Specifically, COS7 (origin: kidney, species: monkey green monkey, growth pattern: monolayer, medium: Dulbecco's modified Eagle's Medium) 90%, heat inactivated fetal bovine serum (FBS) 10%), HELA (origin: cervix, uterine, species: human-31 year old black female, growth pattern : Monolayer, medium: DMEM 90%, heat inactivated fetal bovine serum 10%), HT-1080 (species: human-35 year old Caucasian male, growth pattern: monolayer, medium: L-glutamine (300 mg) / l), RPMI1640 90% with 25 mM HEPES and 25 mM NaHCO ₃ , 10% heat-inactivated fetal bovine serum, MCF-7 (origin: breast, mammary gland, species: human-69 year old Caucasian) Female, growth pattern: monolayer, medium: L-glutamine (300 mg / L), RPMI1640 90% with 25 mM HEPES and 25 mM NaHCO ₃ , heat inactivated fetal bovine serum 10%), SK-BR-3 (Source: Breast, Mammary, Species: Human-43 years Caucasian females, growth pattern: monolayer, medium: L-glutamine (300 mg / L), RPMI1640 90% with 25 mM HEPES and 25 mM NaHCO ₃ , heat inactivated fetal bovine serum 10%), 5 cells 1.2 × 10 ⁶ were dispensed into 6-well plates (Falcon, cat # 353046) and incubated at 37 ° C. for 24 hours (overnight). After incubation for 24 hours, washed with FBS free medium (FBS free media; DMEM (Hyclone, cat # 30243.01) or RPMI (Hyclone, cat # SH3002.01)), and resuspended in 2 ml of FBS free medium (resuspension) ). PCMW-mock (without cDNA insertion), pCMW- G Luc wild-type and pCMW- G Luc_5 (M60L-K88Q-F89Y-I90L-S103T) multiple mutants in each cell line resuspended in FBS free medium 1 μg of each mutant DNA was mixed with FuGene (Promega, cat # E2311) in a ratio of 1: 3 (FuGene 3 times the DNA volume) and treated in each cell line, according to the manufacturer's instructions, The reaction was transfected at 37 ° C. for 48 hours. 100 μl of FBS free medium and 49 μl of 1 × PBS (Biosesang, cat # P2007; pH7.4) and 1 mg / ml of h -coelenterazine ( h -coelenterazine; Nanolight, cat # 301-500, USA) 1 μl, 150 μl in total, mixed with a multimode plate reader on a 96-well plate (SPL Cell Culture Plate, 96 well, White (SPL, Cat # 30196)) (Varioskan, Thermo Scientific Inc., USA) was used to measure bioluminescence intensity for each cell line at a wavelength of 475 ± 30 nm.

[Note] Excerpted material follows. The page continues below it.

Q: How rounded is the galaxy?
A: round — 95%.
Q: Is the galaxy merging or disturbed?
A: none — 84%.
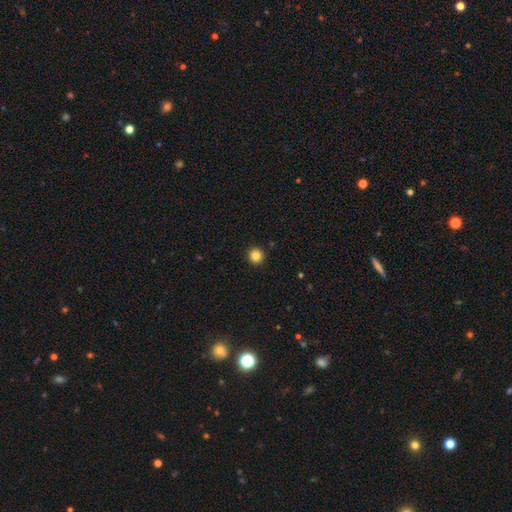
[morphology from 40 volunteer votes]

As a result of measuring the bioluminescence intensity of each cell line, as shown in FIG. 7, bioluminescence intensity in five cell lines transfected with pCMW- G Luc_5 (M60L-K88Q-F89Y-I90L-S103T) multiple mutants. Was found to be relatively higher than the cell line transfected with pCMW- G Luc wild-type.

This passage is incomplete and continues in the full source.